• [Directions for this task] Pick up the interview on opt-out systems and technology adoption, and continue it from its final question.

AG: If you come up with a system where people have to opt in, you are necessarily going to get much lower adoption, so do you think it will have to be an opt out model?
NG: I think it will almost certainly be an opt out model in the long run. One of the first tests of this is going to come as we finally go to the fast track model for the Transportation Security Administration, because you’re going to have people who give them their retinal scan and their thumbprint in order to go through a fast track line and you will discover among frequent travelers, 99 percent adoptions. People will say. ‘I can go through this really quick or I can protect my privacy and stand over here, I’m gone.’
AG: Our readers are largely CIOs, however, they are either empowered or not depending on the priorities of their CEOs. How critical is the role of those CEOs in facilitating technology adoption?

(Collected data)

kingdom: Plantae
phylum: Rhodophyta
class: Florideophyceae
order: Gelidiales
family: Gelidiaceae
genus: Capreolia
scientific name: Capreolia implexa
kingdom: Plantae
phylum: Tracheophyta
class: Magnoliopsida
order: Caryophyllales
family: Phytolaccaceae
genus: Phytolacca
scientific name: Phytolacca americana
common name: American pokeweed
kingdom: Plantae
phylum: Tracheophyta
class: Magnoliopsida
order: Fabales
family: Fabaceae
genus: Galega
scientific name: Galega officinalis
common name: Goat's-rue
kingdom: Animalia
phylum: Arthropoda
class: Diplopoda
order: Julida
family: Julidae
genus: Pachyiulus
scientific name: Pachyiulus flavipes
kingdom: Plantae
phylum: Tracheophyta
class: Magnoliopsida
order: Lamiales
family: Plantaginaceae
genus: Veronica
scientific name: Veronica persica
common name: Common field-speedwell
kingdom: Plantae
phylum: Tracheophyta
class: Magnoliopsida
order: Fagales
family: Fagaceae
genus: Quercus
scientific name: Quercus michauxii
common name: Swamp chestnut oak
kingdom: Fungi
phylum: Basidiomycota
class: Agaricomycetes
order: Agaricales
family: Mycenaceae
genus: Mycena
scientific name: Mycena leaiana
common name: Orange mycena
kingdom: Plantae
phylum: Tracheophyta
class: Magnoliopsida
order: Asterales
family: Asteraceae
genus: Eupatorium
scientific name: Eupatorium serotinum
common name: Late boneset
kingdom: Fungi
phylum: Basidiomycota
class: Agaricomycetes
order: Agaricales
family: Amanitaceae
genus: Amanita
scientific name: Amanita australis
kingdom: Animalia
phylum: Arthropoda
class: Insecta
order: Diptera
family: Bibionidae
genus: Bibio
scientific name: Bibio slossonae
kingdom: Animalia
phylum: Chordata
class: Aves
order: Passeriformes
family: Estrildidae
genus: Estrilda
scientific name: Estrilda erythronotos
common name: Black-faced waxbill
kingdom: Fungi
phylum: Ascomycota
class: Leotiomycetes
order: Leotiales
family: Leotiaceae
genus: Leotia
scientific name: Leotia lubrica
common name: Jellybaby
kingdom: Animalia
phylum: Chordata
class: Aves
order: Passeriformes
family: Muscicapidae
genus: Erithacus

• [Final answer]
NG: I studied both Deming and Drucker who are arguably two of the greatest management advisers of the 20th century. Both believe that if the CEO didn’t take a lead on big change, it never happened, because you don’t have the moral force and you don’t have the drive to break through. So I would argue that any CEO who wants to be a part of the 21st century has to have as a part of their portfolio how are they going to stay on top of information technology and how are they going to stay on top of rethinking reimbursement systems. If you look at the great catalytic forces in the next 15 years, information technology and models of payment are going to be two of the great catalysts for fundamental change. If the CEO doesn’t have as a regular part of their portfolio, getting briefed, understanding it, talking to experts, really getting a sensitivity to this, they can’t be making informed decisions.
AG: To support all this, CIOs need staffing. Do you feel the United States is set up to provide that staffing over the next 20-30 years?
NG: I think what we have to have is a very substantial rethinking of math and science education in K-12, because we’re not producing enough people today who can actually do the work. Beyond the question of how many do you want to have in the pipeline at the junior college and college level, we’re not having people enter junior college and college capable of a level of thinking and the level of analysis that are going to be required by the 21st century. I think that requires very, very fundamental rethinking. That’s part of why I wrote a book recently called, “Real Change,” to argue that the level of change you need, for example, in K-12 education, is beyond anybody’s current expectations.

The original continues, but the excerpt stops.